Quote from: touchingcloth on November 06, 2019, 07:28:33 PM
There's a great bit where he's driving along and muses that he has chosen a simple, humble car for his tour: a Porsche.

That was the bit which came to mind when I saw the OP.  Mind you, it was a Y-registration - from 2001 or so - so basically an old banger Porsche convertible.  Car of the proletariat round here.

I always forget that his name is pronounced to rhyme with wine (as in Frankenstein) and not steen

Quote from: Cuntbeaks on November 07, 2019, 04:21:37 PM
He's no Keith Floyd.

Keith is in heaven now, having a piss-up with all the other Keith's - Flint, Moon, Chegwin...

Quote from: Clatty McCutcheon on November 07, 2019, 04:29:38 PM
That was the bit which came to mind when I saw the OP.  Mind you, it was a Y-registration - from 2001 or so - so basically an old banger Porsche convertible.  Car of the proletariat round here.

He's owned it from new, apparently, so he's certainly got his money's worth out of it. You can get a 911 of that vintage for well under £15k now. I'd buy this tomorrow if it didn't mean the immediate end of my relationship:

https://www.autotrader.co.uk/classified/advert/201910313871982

poodlefaker

Yeh, he's approaching John Snow levels of on-air confusion these days, bless him. The one where he went to Copenhagen but the restaurant they were planning to show was fully booked so he had to fill the time by interviewing Sofie Gråbøl was pure Partridge. Still the best current tv chef tho.

Likes a drink, I'd say. Afternoon winebox when he's not working.

BlodwynPig

Quote from: poodlefaker on November 07, 2019, 07:08:45 PM
Yeh, he's approaching John Snow levels of on-air confusion these days, bless him. The one where he went to Copenhagen but the restaurant they were planning to show was fully booked so he had to fill the time by interviewing Sofie Gråbøl was pure Partridge. Still the best current tv chef tho.

Likes a drink, I'd say. Afternoon winebox when he's not working.

Sofie Gråbøl...and Rick Stein!? Heaven!

Scanda-Noir Blodwyn cosying up by the fire with those two for company.
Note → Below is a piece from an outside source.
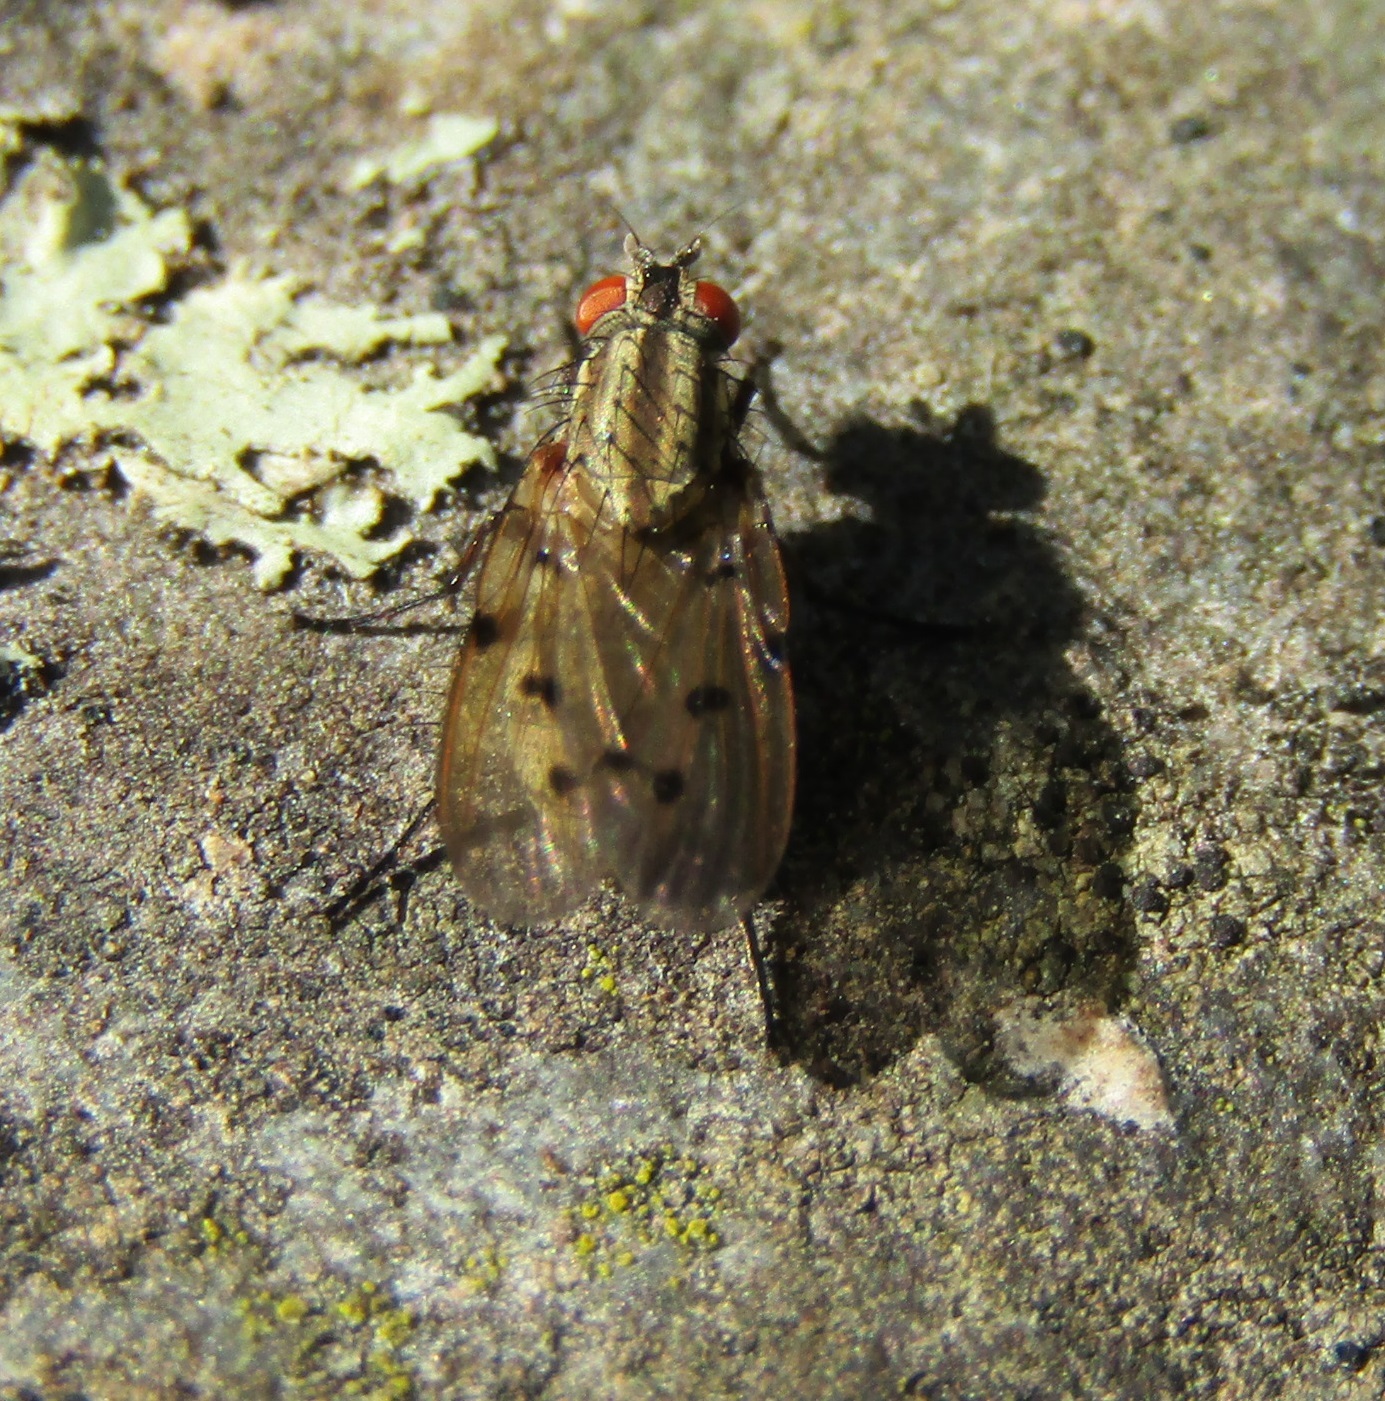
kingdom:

Gentle chatter, succulent food, drifting off to sleep.

studpuppet

Quote from: BlodwynPig on November 07, 2019, 02:03:24 PM
Another who I would quite happily take a short ramble with...

Considering what his dad did, I'd veto any clifftop walks.

Quote from: Cuellar on November 07, 2019, 03:07:13 PM
Puts me on edge.

Badum-tish.

Urinal Cake

Please stop his sons from making programs.

I also want to blame him for the trend in intellectualising food.

Gurke and Hare

Quote from: boki on November 07, 2019, 03:44:25 PM
I like him, but I hate fish, so he's a pretty tough watch most of the time.

Ah, you want to make his lamb and spinach curry then, that's bloody lovely.

Having seen the way he eats on camera I'm pretty sure he's a man with no qualms about talking with his mouth full and anyone sitting opposite him at a dinner table would be lucky to escape unstippled.